- [HOW TO COMPLETE THIS TASK]:
Retype every line of text in the entries below without any changes. Leave out the pictures.

Page images with their extracted text
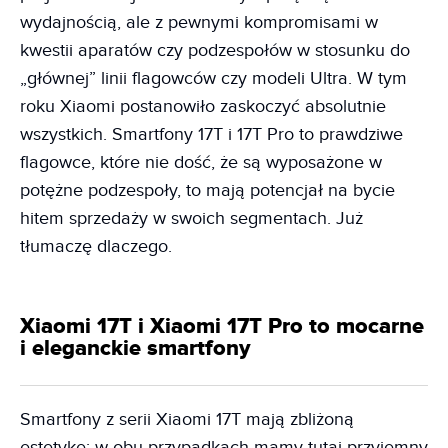
wydajnością, ale z pewnymi kompromisami w
kwestii aparatów czy podzespołów w stosunku do
„głównej” linii flagowców czy modeli Ultra. W tym
roku Xiaomi postanowiło zaskoczyć absolutnie
wszystkich. Smartfony 17T i 17T Pro to prawdziwe
flagowce, które nie dość, że są wyposażone w
potężne podzespoły, to mają potencjał na bycie
hitem sprzedaży w swoich segmentach. Już
tłumaczę dlaczego.
Xiaomi 17T i Xiaomi 17T Pro to mocarne
i eleganckie smartfony
Smartfony z serii Xiaomi 17T mają zbliżoną
estetykę; w obu przypadkach mamy tutaj przyjemny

- [YOUR RESPONSE]:
wydajnością, ale z pewnymi kompromisami w
kwestii aparatów czy podzespołów w stosunku do
„głównej” linii flagowców czy modeli Ultra. W tym
roku Xiaomi postanowiło zaskoczyć absolutnie
wszystkich. Smartfony 17T i 17T Pro to prawdziwe
flagowce, które nie dość, że są wyposażone w
potężne podzespoły, to mają potencjał na bycie
hitem sprzedaży w swoich segmentach. Już
tłumaczę dlaczego.
Xiaomi 17T i Xiaomi 17T Pro to mocarne
i eleganckie smartfony
Smartfony z serii Xiaomi 17T mają zbliżoną
estetykę; w obu przypadkach mamy tutaj przyjemny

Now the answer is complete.